Regionalverband Stuttgart
Jetzt spenden Mitglied werden

Die Deutsche Bahn kommt mit Hochbeeten nach Korntal

Im Schneckentempo kommt die Deutsche Bahn bei der Sanierung und Ausweitung ihrer Schieneninfrastruktur voran.

Die Deutsche Bahn und der Artenschutz

 (© Michael Seehoff / Lerchenflug)

Beim Projekt Stuttgart 21 kam es seit Baubeginn im Februar 2010 schon vielfach zu erheblichen Konflikten mit dem Artenschutz. Betroffen sind verschiedene zum Teil streng geschützte Tierarten wie Biber, Fledermäuse, Vögel, Eidechsen oder Holzkäfer. Bei Abrissarbeiten des ehemaligen Bahndirektionsgebäudes an der Heilbronner Straße im Jahr 2012 hat der BUND einen zeitweiligen Baustopp erwirkt, weil eine Turmfalkenbrut bedroht war.

Bundesweite Berühmtheit erlangte der nach EU-Recht streng geschützte Juchtenkäfer, der in alten Baumhöhlen lebt. Bei einer Nacht-und-Nebel-Aktion ließ die Bahn im September 2010 im Mittleren Schlossgarten illegal uralte Platanen fällen, die von Juchtenkäfern besiedelt waren.

Kurze Zeit später konnte auf Intervention des BUND  20 sehr große und alte Platanen am Ferdinand-Leitner-Steg vor der Fällung gerettet werden. Hauptargument: Juchtenkäferbesatz.

 

Durchsichtiges Greenwashing

Ungeachtet dessen versucht sich die Deutsche Bahn in Korntal in Sachen Greenwashing. Zwei große Hochbeete hat sie dazu vor kurzem direkt neben dem Zugang zu den Bahnsteigen aufgebaut. Sie stehen mitten auf dem Gehweg, behindern den Zugang zur Bäckerei Katz, die sich vor allem in den Morgenstunden großer Beliebtheit erfreut.

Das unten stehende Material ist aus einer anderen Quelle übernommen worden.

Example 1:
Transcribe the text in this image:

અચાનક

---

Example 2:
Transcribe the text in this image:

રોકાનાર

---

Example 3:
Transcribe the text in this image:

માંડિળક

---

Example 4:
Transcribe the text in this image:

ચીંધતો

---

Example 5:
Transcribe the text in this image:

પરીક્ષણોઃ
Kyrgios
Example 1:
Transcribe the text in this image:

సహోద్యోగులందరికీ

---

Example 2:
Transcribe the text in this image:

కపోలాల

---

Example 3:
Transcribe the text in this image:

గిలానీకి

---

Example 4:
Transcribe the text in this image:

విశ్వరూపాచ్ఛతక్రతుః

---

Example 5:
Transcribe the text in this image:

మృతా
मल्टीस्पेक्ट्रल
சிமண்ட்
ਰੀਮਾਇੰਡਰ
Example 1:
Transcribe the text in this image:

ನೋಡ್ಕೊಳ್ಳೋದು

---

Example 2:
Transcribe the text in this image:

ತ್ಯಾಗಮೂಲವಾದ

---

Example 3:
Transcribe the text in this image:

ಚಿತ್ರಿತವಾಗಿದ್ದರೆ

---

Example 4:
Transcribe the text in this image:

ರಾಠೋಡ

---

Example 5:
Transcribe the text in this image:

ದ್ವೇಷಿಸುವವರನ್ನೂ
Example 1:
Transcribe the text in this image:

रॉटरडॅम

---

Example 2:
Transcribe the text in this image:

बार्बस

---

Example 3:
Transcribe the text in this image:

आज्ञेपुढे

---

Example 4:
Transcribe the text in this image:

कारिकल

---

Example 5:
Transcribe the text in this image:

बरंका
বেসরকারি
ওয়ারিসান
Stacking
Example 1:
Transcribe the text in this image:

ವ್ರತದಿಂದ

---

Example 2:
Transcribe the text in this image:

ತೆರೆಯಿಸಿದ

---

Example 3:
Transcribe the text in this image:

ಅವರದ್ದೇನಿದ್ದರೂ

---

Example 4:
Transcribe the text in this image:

In einem der Hochbeete wirbt die Bahn mit einer für Insekten optimalen Miniaturlandschaft. Da darf das obligatorische Insektenhotel nicht fehlen. Nur ist es hier denkbar unattraktiv aufgestellt: die Stirnseite mit den Löchern für Bienen zeigt nach Norden anstatt nach Süden und eine blühende Umgebung, in der sich Insekten vorzugsweise aufhalten, sucht man ebenfalls vergeblich. Der verwitterte Baumstamm in einer Sandlandschaft erinnert an die Tunnelbohrmaschine, die den Untergrund rund um Stuttgart durchbohrt hat, um die Schienen für den neuen Bahnhof unter die Erde zu verlegen. Wieviele Kleinstlebewesen dieser gierigen Maschine zum Opfer gefallen sind, mag man sich nicht ausdenken. Hier wird stattdessen über Wildbienen, Weidensandbienen und Schmalbienen schwadroniert, die im sandigen Erdboden nisten (siehe dazu unseren Artikel hier).

Das zweite Hochbeet beherbergt eine wilde Wiese und mittels einer Tafel mit pädagogischen Hinweisen wird für Artenvielfalt geworben.

Die DB könnte die Ökologie unterstützen durch Ausbau des Schienenverkehrs

Anstatt in ihrem Kernbereich, den ökologischen Verkehr mit großflächigen Schieneninfrastruktur vorbildlich aktiv zu sein, hat die Bahn seit dem geplanten Börsengang viele Kilometer Schieneninfrastruktur stillgelegt und zurückgebaut. (Ähnlich wie das US-amerikanische Vorbild, siehe mein Artikel hier.) Bahnhöfe hat sie verkommen lassen und macht das Reisen mit der Bahn auch dadurch nicht attraktiv. Ein Taktfahrplan, wie er in der Schweiz seit Jahrzehnten implementiert ist, sucht man bei der Deutschen Bundesbahn vergeblich. Spitzenreiter ist sie bei der Unpünktlichkeit. Und nun, da ein Sanierungsprogramm auf die Schiene gesetzt wurde und große Verbindungsstrecken saniert werden, wird sich dieser Zustand noch über Jahre hinziehen.

Der BUND hat sich immer schon für die Bevorzugung der Schiene gegenüber der Straße eingesetzt. Leider wurden seine Wünsche bislang nicht erhört. „Build, Baby build“, mag man der Bahn zurufen, in Abwandlung eines Wahlkampfslogans von Donald Trump.